Some people believe that that's the result of market forces at work and their fear is that too much government control would end up with even more harmful censorship.
Dear Optiplayer: I am paranoid, you are right. As to the censorship fears, that is due to the whole net neutrality debate, the fact that ATT CEO Ed Whitacre calls people putting their content on "his" network for a flat fee "nuts", and the fact that LR has articles like "DPI: Taming the Peer-to-Peer beast".
The stated telco strategies of IP-TV also indicate where they believe their bread is buttered. Internet access is an afterthought at best. They therefore apparently do not foresee paybacks from big broadband access, but from movie rentals.
I see blocking our "information highway" in this manner as much a threat to our economy as blocking our interstate system. That system also lacked a "business case". But, where would we be without it?
The reason there is no deep fiber penetration here is the lack of a business case. Look at the numbers for VZ - $980 to pass a home plus another $1000 to connect it. At a 25% take rate thats almost $5000 per sub. The carriers want to shorten their payback by offering a differentiated service and you shout censorship (as if high speed broadband were an inalienable right).
Please provide examples of censorship on the part of VZ or T. I assume Comcast and TW must be censoring too, can you provide examples of that as well.
Frankly, I don't want any government policies promoting broadband. Let the business case stand or fail on its own.
Dear Netphilic: Users may want broadband, however domestically at least we will not get it as long as it is not in the short-term economic interests of service providers to provide it. With our bought-off FCC, we have no domestic policy to promote widespread fiber deployments, so forget it.

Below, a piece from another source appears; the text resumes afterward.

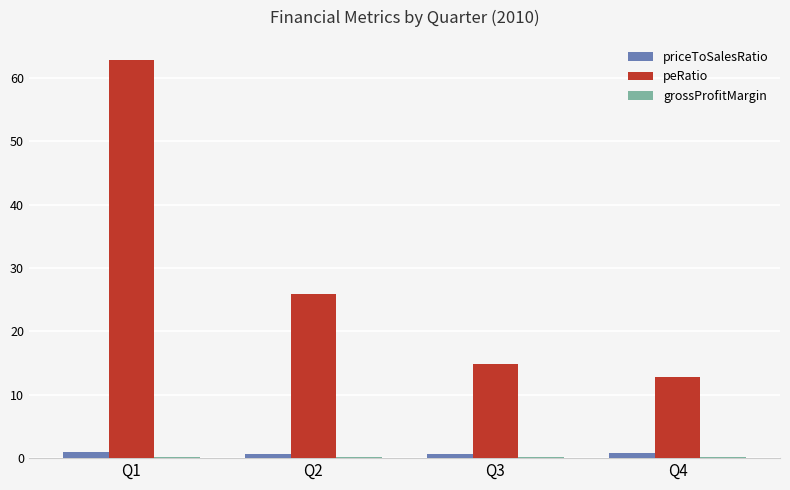

Which series has the largest total across all categories?

peRatio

If you live in VZ territory, you get a censored fraction of your fiber. If you live in ATT territory, you get censored DSL. Or, you can go to a muni wi-fi network. Thats it.
>cisco has an almost complete TCP/IP portfolio, but not >nearly a complete Telecom portfolio. TCP/IP porfolio is >very complete for enterprise, almost complete for service
Isn't VOIP proven in last couple of years? IPTV will be next with those terabit routers. People will soon have optical fiber to their home and service will be just plug_and_play over IP. It was talked for long, but this time the market is hungry for higher BW and QOS.
Cisco has a complete portfolio? Sara, you need to understand a lot more about how service providers work and how their networks are built.
cisco has an almost complete TCP/IP portfolio, but not nearly a complete Telecom portfolio. TCP/IP porfolio is very complete for enterprise, almost complete for service providers, but for the telecom basic infrastructure, they are still a niche player with big sales in some very specific sectors.
A "complete portfolio" gives the equipment provider the weight of pricing power. It could increase the cost of service providers in buying the equipment. Therefore, service providers will not entirely focus on the "complete portfolio". To them, keeping multiple competitors for the equipment are crucial.